In college, it is encouraged to use some of the same techniques learned above. However, by this time even more techniques to improve one's memory have been aquired. When rereading over notes, color-coding with highlighters can help trigger memory. For example, in order to remember dates and people, a pink highlighter can be used to highlight dates and an orange highlighter can be used to highlight people. The brain can connect the color with the type of information (i.e. date or person)., which makes it easier for retrieval later. Because in college our lives are often hectic with other things to do, colored labels or round stickers can be used on a wall calender to mark special dates, such as due dates of assignments. (6)

More Cognitivist Theories in Action:

In his now famous article, "The Magical Number Seven Plus or Minus Two,” George A. Miller addressed the problem of increased input (information) causing increased error. According to Miller’s argument, memory capacity can handle only so many bits of information (numbers, words, classroom instructions). The key to increasing one's ability to remember and act on larger bits of information is to break them into "chunks."(7)

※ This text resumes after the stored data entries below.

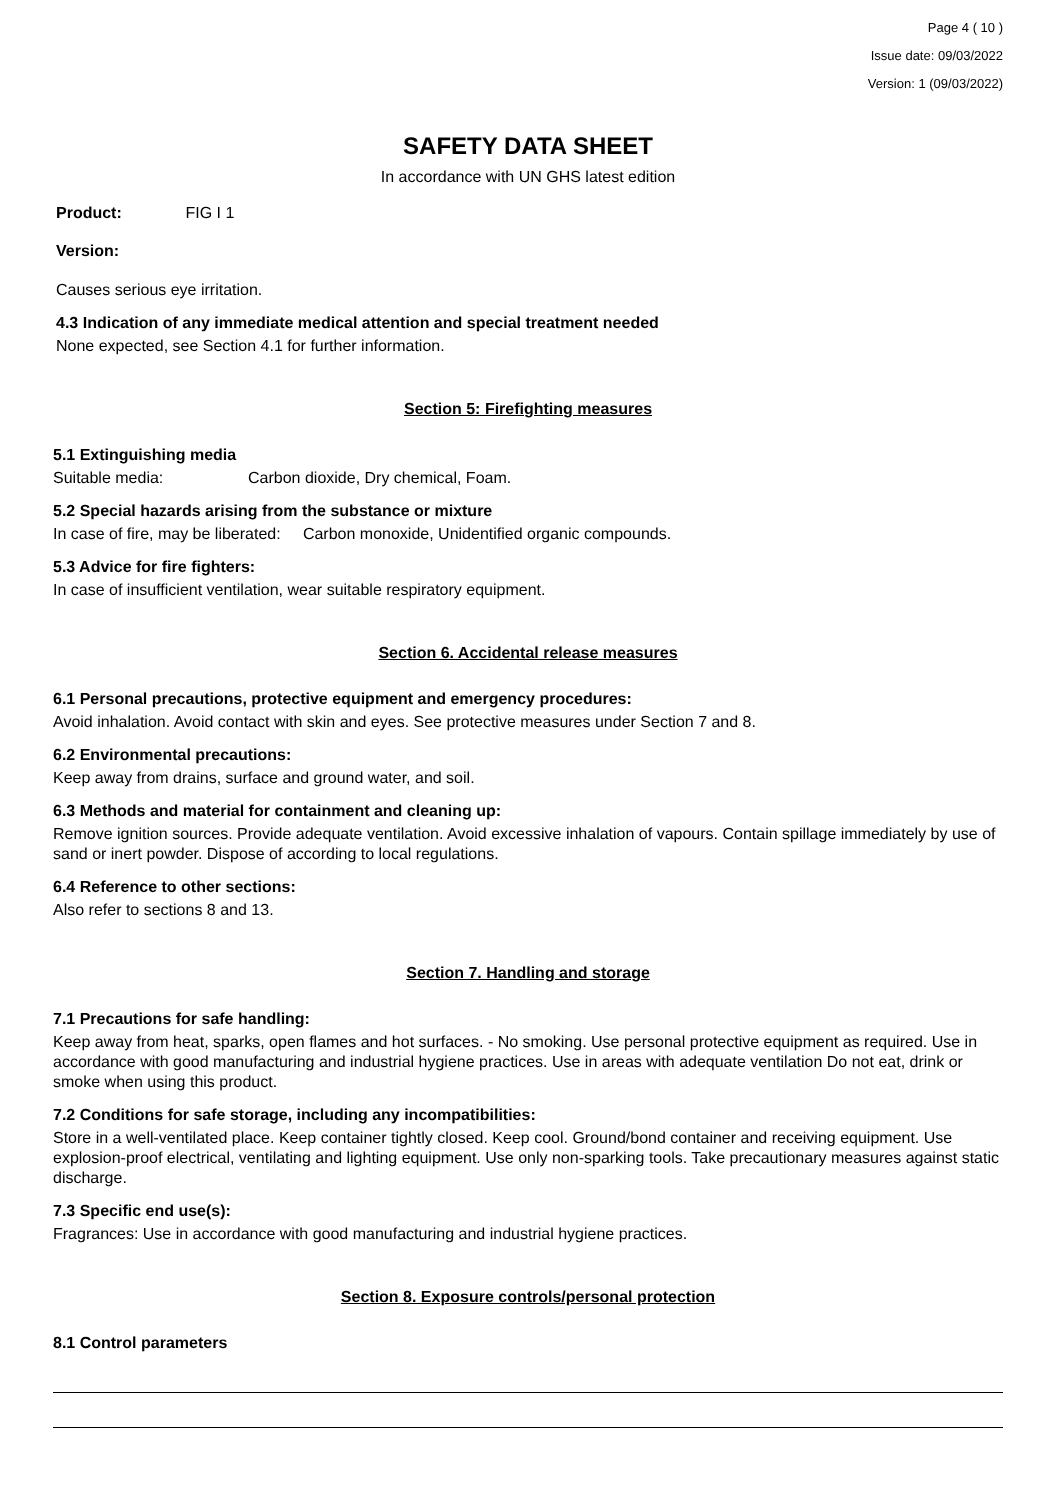Page 4 ( 10 )
Issue date: 09/03/2022
Version: 1 (09/03/2022)
SAFETY DATA SHEET
In accordance with UN GHS latest edition
Product: FIG I 1
Version:
Causes serious eye irritation.
4.3 Indication of any immediate medical attention and special treatment needed
None expected, see Section 4.1 for further information.
Section 5: Firefighting measures
5.1 Extinguishing media
Suitable media: Carbon dioxide, Dry chemical, Foam.
5.2 Special hazards arising from the substance or mixture
In case of fire, may be liberated: Carbon monoxide, Unidentified organic compounds.
5.3 Advice for fire fighters:
In case of insufficient ventilation, wear suitable respiratory equipment.
Section 6. Accidental release measures
6.1 Personal precautions, protective equipment and emergency procedures:
Avoid inhalation. Avoid contact with skin and eyes. See protective measures under Section 7 and 8.
6.2 Environmental precautions:
Keep away from drains, surface and ground water, and soil.
6.3 Methods and material for containment and cleaning up:
Remove ignition sources. Provide adequate ventilation. Avoid excessive inhalation of vapours. Contain spillage immediately by use of sand or inert powder. Dispose of according to local regulations.
6.4 Reference to other sections:
Also refer to sections 8 and 13.
Section 7. Handling and storage
7.1 Precautions for safe handling:
Keep away from heat, sparks, open flames and hot surfaces. - No smoking. Use personal protective equipment as required. Use in accordance with good manufacturing and industrial hygiene practices. Use in areas with adequate ventilation Do not eat, drink or smoke when using this product.
7.2 Conditions for safe storage, including any incompatibilities:
Store in a well-ventilated place. Keep container tightly closed. Keep cool. Ground/bond container and receiving equipment. Use explosion-proof electrical, ventilating and lighting equipment. Use only non-sparking tools. Take precautionary measures against static discharge.
7.3 Specific end use(s):
Fragrances: Use in accordance with good manufacturing and industrial hygiene practices.
Section 8. Exposure controls/personal protection
8.1 Control parameters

Wrote Miller: "[T]he span of immediate memory impose[s] severe limitations on the amount of information that we are able to receive, process, and remember. By organizing the stimulus input simultaneously into several dimensions and successively into a sequence of chunks, we manage to break (or at least stretch) this informational bottleneck."(8)

Because younger students’ brains are still developing, cognitive issues like Miller’s are important. For example, when explaining assignments teachers would do well to break the instructions into stages and allow students to work through them in turn, decreasing the likelihood of students’ jumbling the information. As students get older, their cognitive capacities, as well as strategies for complementing them, improve, and can handle more complex assignment.

2). In the past, researchers such as Allan Paivio have “shown that verbal information is, in fact, better remembered when accompanied by a visual image" (9). Richard Mayer has since applied his own findings to Paivio’s work, and posited the “multimedia learning theory [MLT]” (10). According to this theory, when narration/text and animation are presented together, there is less wasted cognitive capacity (i.e. when learners only read something and then have to construct it mentally), and “learners are better able to build mental connections” of the information.

A classroom example of MLT is as follows. Imagine a lecture-based lesson, where a teacher presents the information verbally. If the teacher is describing the Pythagorean theorem, for example, the students must then utilize their limited cognitive capacity (see Miller’s theory in previous section) to visualize a triangle in relation to the equation, and integrate it into working memory. On the other hand, according to MLT, a lesson that utilizes multimedia in presenting information frees up cognitive space by coupling a narrated/text description with an animation of the Theorem and a triangle in action, and allowing a student to better remember the information.

Here is a link to an example of an instructional multimedia animation about fuel cells. (Consider whether or not only reading the accompanying text would allow for better memorization of the material.)

(1) http://www.merriam-webster.com/dictionary/cognitive
(2) http://teachnet.edb.utexas.edu/~lynda_abbott/Cognitive.html
(3) http://my-ecoach.com/project.php?id=12152&project_step=30139
(4) Arneson, E. (1999). http://boardgames.about.com/od/cardgames/a/concentration.htm
(6) http://homeworktips.about.com/od/homeworkhelp/a/organizecolor.htm
Miller, G. A. (1956). The magical number seven, plus or minus two: Some limits on our capacity for processing information. Psychological Review, 63, 81-97.
(8) Ibid. p.95
(9) http://en.wikipedia.org/wiki/Multimedia_learning
(10) Mayer, R., & Moreno, R. (2002). Animation as an Aid to Multimedia Learning. Educational Psychology Review, 14(1), 87-99.